Parenting After Divorce – How to Co-Parent when the Co-Parent won’t Cooperate

From the moment you and your spouse said “I don’t” to your marriage, your children became confused, sad, angry and even traumatized.

In knowing this why do so many parents not take the time to recognize what their children need help with? Instead they spend their time and energy on getting back to their ex-spouse and “sticking it to them” as best they can. Often times at the expense of these young wounded souls.

Let’s begin by looking at what an ideal co-parenting relationship would look like. In an ideal co-parenting relationship, which yes there are many the two parents agree to put aside all anger and animosity towards each other. They cooperate and compromise on issues that pertain to the best interest of the children. It takes an undesirable situation and makes it workable. Now, let’s look at what co-parenting is not. It is not a sharing of decisions (you obviously couldn’t agree, what makes you or the courts think that’s going to start now?) It is not one parent in complete control, making up the rules and expecting the other parent to follow.

Co-parenting is not capitalizing on confused feelings that your child has about your ex-spouse. This is not in the best interest of the child. Co-parenting is not a competition. There are no winners here. When you try to be the winner your children lose. Co-parenting is also not pretending that everything is still normal by having your ex join you in activities.

I recall one father who came for counseling with his soon to be new wife and her biggest complaint was that he went over to the ex-wife’s house every morning for breakfast because she thought this would help the children. That’s not helpful. This type of behavior only serves to further confuse the children and prevents the ex from being able to move on and create their own new life.

What happens when a co-parent can’t seem to separate your marital past from your current parental position? They assume that because you weren’t the marital partner they needed for you that you are incapable of being a good parent. I see this often and often times the parent (especially father) turns out to be a great parent after all once they are released from the constant criticism and scrutiny from their former marital partner.

What do you do when no matter how cordial, no matter how amicable you try to be, your ex-spouse has chosen to walk down the road of animosity and hatred? This happens in a higher percentage of divorces than I would like to admit. These ex-spouses cannot seem to interact without an argument or physical altercation taking place. Everything is a battle and court motions and legal battles seem to become a hobby. In these cases there seems to be a desperate attempt to punish attempt to punish you, but It’s not you who’s being hurt, it’s your children.

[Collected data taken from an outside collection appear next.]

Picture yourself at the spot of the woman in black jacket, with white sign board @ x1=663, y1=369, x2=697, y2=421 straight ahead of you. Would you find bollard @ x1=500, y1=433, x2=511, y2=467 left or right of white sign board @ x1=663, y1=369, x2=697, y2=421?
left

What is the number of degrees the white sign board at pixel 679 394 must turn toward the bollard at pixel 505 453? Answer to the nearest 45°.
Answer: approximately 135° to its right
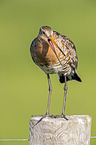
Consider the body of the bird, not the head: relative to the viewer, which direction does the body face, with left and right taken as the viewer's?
facing the viewer and to the left of the viewer
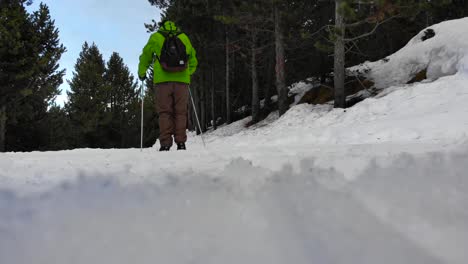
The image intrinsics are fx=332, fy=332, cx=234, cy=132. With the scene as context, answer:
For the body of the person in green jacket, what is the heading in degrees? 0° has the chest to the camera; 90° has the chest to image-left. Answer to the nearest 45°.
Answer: approximately 180°

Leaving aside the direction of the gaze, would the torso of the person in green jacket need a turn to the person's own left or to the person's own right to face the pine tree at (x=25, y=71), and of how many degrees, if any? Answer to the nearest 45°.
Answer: approximately 45° to the person's own left

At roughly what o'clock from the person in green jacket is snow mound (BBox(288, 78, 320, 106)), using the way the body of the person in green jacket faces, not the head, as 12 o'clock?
The snow mound is roughly at 1 o'clock from the person in green jacket.
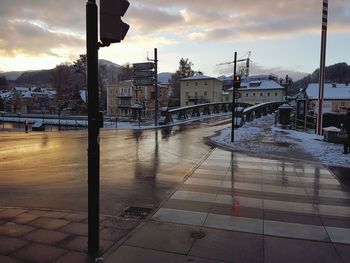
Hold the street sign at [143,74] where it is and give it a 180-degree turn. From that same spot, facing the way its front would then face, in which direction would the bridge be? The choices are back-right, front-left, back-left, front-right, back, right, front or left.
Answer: right

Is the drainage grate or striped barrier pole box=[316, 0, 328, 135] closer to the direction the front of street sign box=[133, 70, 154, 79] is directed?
the drainage grate

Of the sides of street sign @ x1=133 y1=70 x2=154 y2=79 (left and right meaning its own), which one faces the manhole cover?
front

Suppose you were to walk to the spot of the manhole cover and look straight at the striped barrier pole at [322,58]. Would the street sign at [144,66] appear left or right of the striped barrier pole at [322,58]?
left

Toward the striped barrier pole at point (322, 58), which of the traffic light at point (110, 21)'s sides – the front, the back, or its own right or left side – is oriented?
front

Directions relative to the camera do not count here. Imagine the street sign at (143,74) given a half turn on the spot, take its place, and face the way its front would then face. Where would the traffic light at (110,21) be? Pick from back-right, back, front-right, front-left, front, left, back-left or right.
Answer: back

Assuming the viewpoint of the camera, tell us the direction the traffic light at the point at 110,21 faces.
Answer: facing away from the viewer and to the right of the viewer

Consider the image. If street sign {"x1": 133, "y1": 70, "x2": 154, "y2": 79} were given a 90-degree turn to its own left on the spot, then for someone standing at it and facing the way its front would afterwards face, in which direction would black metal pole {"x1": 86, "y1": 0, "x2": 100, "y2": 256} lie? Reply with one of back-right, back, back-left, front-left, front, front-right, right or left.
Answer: right

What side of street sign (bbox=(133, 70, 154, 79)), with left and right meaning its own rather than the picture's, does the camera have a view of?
front
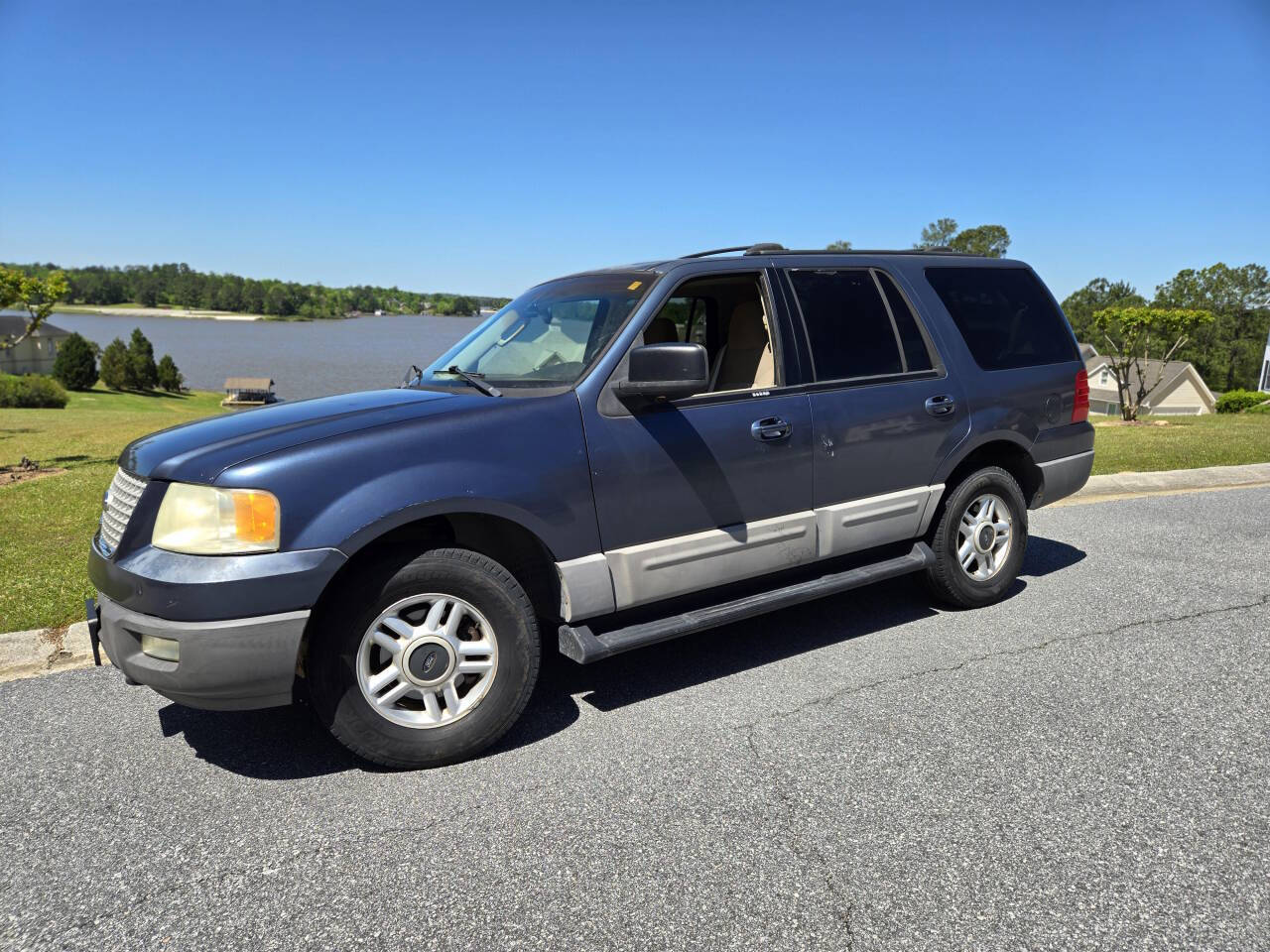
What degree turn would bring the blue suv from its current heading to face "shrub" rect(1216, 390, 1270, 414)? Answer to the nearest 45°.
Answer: approximately 180°

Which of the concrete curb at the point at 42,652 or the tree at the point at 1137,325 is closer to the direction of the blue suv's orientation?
the concrete curb

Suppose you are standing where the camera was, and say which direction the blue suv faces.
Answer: facing the viewer and to the left of the viewer

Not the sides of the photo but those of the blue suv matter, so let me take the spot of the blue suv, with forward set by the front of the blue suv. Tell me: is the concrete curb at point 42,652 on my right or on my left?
on my right

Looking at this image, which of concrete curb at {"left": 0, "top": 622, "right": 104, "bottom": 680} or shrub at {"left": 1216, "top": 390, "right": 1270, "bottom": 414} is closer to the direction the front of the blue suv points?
the concrete curb

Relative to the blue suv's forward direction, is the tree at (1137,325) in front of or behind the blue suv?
behind

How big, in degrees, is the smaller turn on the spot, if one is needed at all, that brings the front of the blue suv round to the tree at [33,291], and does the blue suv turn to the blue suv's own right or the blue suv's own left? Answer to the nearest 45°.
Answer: approximately 90° to the blue suv's own right

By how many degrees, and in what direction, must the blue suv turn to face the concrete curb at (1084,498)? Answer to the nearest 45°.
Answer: approximately 180°

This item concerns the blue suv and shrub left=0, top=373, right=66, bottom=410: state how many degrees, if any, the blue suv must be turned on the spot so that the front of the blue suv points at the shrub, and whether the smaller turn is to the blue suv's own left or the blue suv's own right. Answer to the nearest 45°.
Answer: approximately 90° to the blue suv's own right

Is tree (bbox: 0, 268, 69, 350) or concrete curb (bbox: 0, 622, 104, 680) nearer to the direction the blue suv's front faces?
the concrete curb
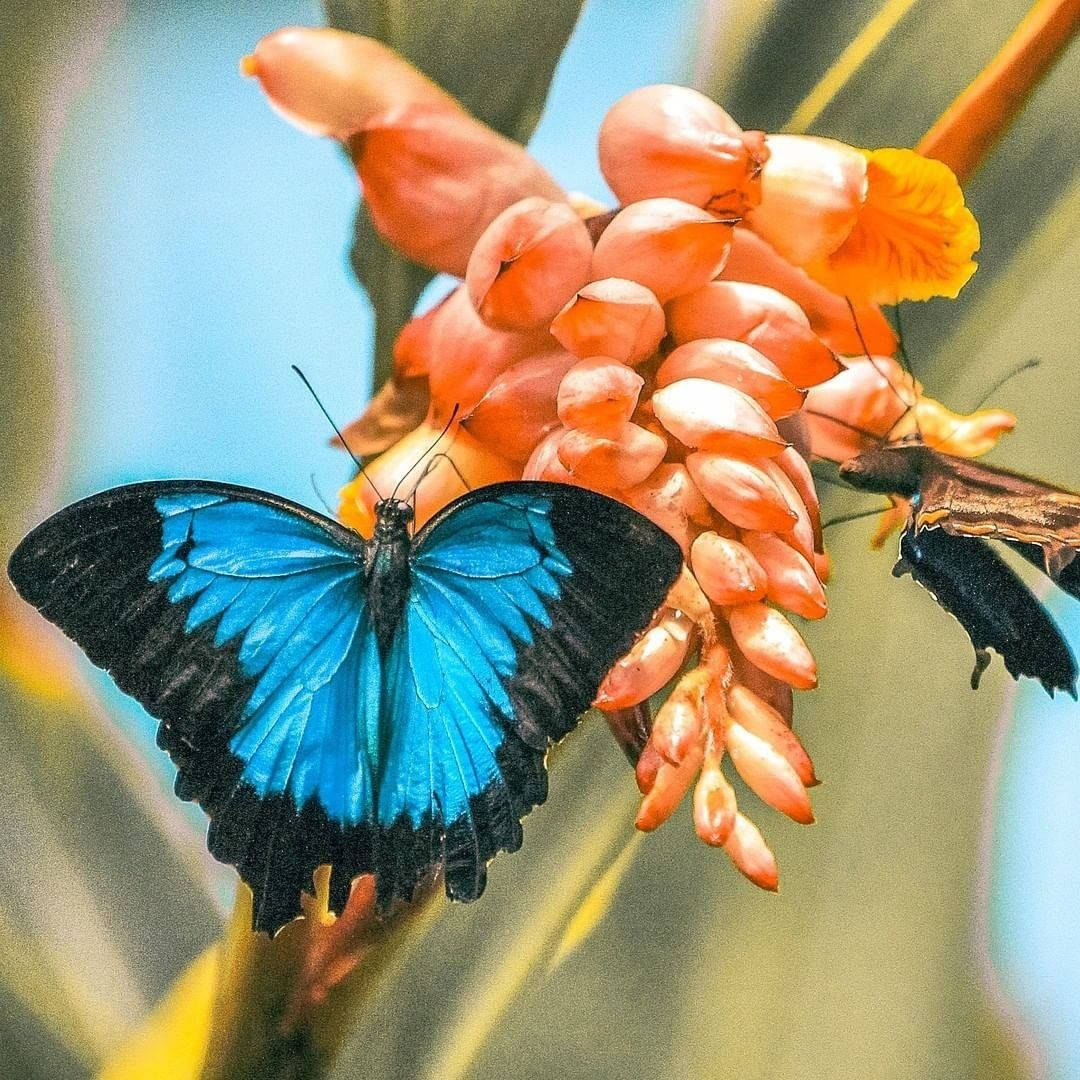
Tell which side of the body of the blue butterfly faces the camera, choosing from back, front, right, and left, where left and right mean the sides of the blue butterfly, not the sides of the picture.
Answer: back
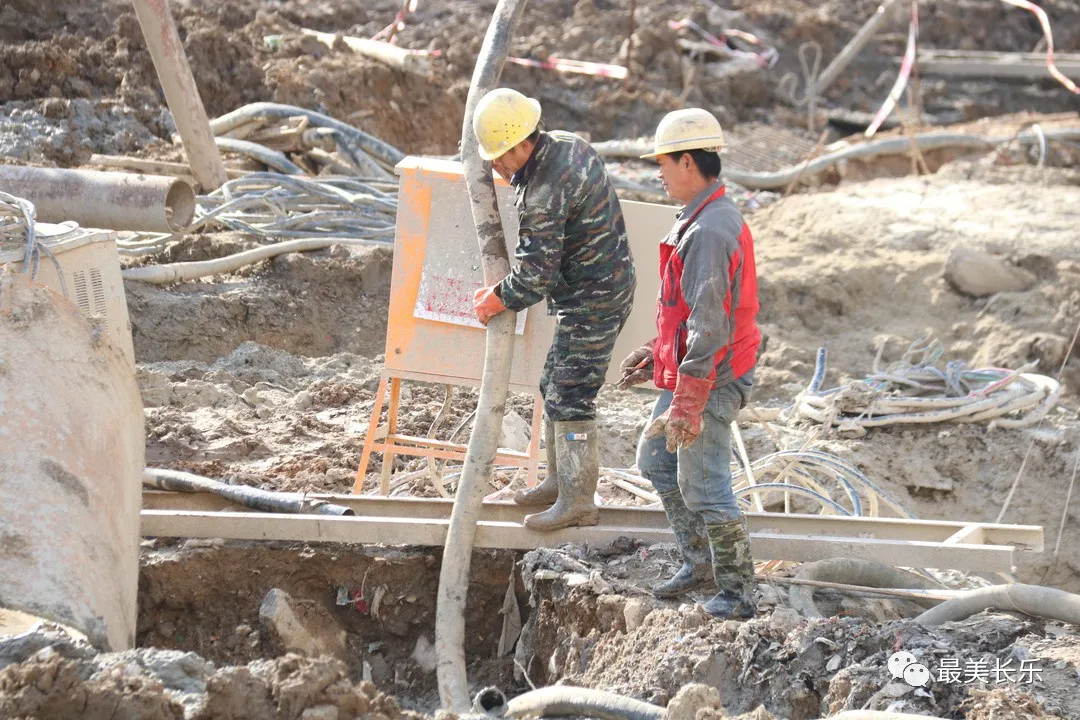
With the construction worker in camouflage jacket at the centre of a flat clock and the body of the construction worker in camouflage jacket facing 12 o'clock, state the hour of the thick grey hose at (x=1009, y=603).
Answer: The thick grey hose is roughly at 7 o'clock from the construction worker in camouflage jacket.

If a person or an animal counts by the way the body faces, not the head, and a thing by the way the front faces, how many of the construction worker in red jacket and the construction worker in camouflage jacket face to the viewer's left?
2

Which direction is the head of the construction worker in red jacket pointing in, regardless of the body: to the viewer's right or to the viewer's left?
to the viewer's left

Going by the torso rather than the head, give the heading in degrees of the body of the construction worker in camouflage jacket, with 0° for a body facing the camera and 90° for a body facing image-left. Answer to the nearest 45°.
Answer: approximately 90°

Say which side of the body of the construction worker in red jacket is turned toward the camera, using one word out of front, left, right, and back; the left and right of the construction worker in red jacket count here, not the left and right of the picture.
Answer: left

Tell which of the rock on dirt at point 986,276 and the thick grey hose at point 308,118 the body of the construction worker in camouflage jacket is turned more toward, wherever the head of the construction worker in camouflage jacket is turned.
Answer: the thick grey hose

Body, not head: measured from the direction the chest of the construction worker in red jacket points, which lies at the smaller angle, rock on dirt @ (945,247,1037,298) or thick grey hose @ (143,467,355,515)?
the thick grey hose

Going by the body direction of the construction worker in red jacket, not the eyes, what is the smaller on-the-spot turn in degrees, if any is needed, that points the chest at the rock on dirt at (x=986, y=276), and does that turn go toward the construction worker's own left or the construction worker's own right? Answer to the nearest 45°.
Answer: approximately 90° to the construction worker's own right

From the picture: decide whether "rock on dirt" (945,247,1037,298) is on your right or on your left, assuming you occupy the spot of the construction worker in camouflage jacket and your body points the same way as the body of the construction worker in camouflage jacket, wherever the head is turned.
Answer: on your right

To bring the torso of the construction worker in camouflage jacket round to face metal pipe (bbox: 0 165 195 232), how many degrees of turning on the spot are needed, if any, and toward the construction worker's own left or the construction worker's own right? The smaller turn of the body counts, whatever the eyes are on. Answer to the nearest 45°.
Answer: approximately 45° to the construction worker's own right

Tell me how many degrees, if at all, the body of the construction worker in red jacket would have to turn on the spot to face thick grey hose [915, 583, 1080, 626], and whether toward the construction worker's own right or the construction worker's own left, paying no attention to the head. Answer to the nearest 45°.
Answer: approximately 180°

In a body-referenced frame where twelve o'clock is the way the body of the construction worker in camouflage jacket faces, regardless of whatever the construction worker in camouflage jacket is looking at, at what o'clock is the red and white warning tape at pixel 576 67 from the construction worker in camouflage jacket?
The red and white warning tape is roughly at 3 o'clock from the construction worker in camouflage jacket.

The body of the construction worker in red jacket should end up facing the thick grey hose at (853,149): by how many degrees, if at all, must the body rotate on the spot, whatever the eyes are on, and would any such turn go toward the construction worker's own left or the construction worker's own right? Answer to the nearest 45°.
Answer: approximately 90° to the construction worker's own right
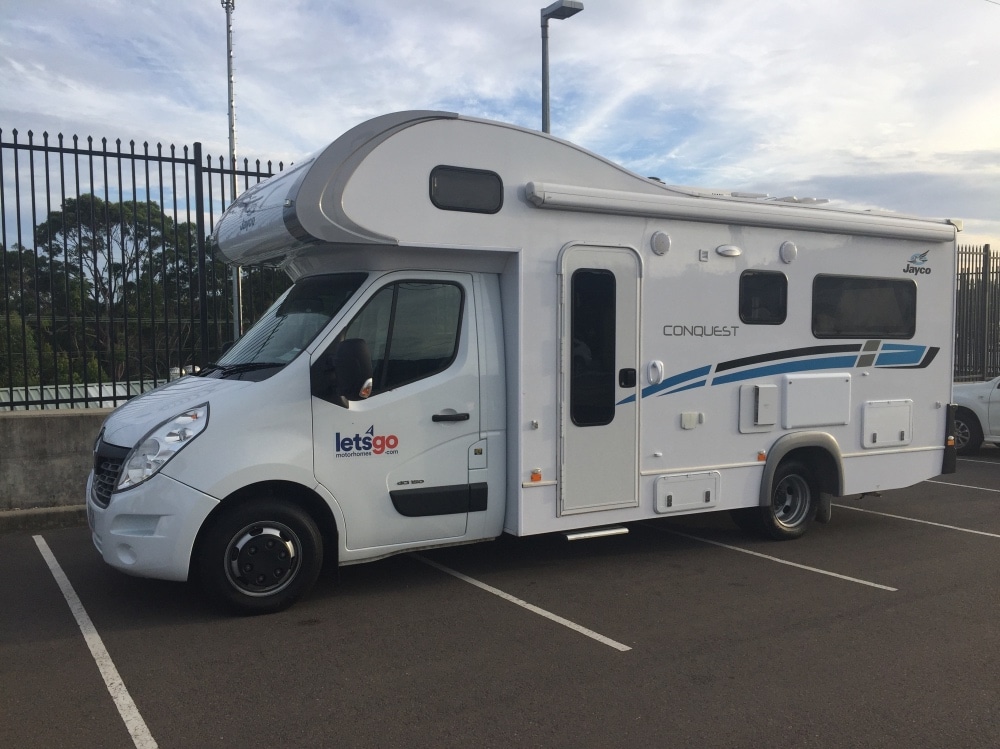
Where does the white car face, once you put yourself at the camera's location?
facing to the left of the viewer

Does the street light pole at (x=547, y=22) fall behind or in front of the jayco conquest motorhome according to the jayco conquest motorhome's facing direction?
behind

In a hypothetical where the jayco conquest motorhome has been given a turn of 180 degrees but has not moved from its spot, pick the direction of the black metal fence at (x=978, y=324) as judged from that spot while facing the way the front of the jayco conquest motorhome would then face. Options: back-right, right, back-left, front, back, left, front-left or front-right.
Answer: front

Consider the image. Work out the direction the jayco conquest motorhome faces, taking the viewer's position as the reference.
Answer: facing the viewer and to the left of the viewer

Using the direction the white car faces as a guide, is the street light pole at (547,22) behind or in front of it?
in front

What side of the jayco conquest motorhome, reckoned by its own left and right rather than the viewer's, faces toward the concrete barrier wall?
front

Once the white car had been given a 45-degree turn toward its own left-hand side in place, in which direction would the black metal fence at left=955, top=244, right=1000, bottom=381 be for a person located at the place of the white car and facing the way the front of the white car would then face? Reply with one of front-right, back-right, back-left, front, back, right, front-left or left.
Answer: back-right

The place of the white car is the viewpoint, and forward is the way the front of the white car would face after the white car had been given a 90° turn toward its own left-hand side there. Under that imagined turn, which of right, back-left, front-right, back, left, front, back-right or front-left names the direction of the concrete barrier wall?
front-right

What do you do when you can’t seem to get your co-parent to be a co-parent and cooperate?

Tip #1 Resist getting defensive. Nothing good ever came from two people acting the fool and arguing. If your ex is the abusive attacking type, put on your armor of protection and let it bounce off of you. Easier said than done, yes but with practice you will come to realize that this person’s dysfunction and inability to communicate is not worth you surrendering your peace.

Tip #2 Keep trying. You may be saying, “are you crazy, you have no idea how nasty this person is. They will just laugh at me, they don’t care what I say or do” To that I say, you are probably right and I could probably say the same for you. I doubt you really care what they say or do, but we are here for the children right? Trust me, you have more influence than you think. Your ex-spouse wouldn’t be acting so argumentative and defensive if what you had to say didn’t bother her. Keep pressing forward.

Tip #3 Avoid transferring information through the children. Depending on the age, things like what time you’ll pick up Susie from her game, can be communicated through the children, but do not use your children to deliver messages to your ex-spouse. If they refuse to speak with you than they won’t get the information. It’s that simple.

Your efforts in co-parenting may fall on deaf ears, but I assure you that trying is better than adopting your ex-spouses mentality. In the meantime, create the loving home for your children. Set boundaries in your own home and remember that your children are confused and disrupted. Gently reminding them of the difference between the homes will help in their feeling loved and cared for.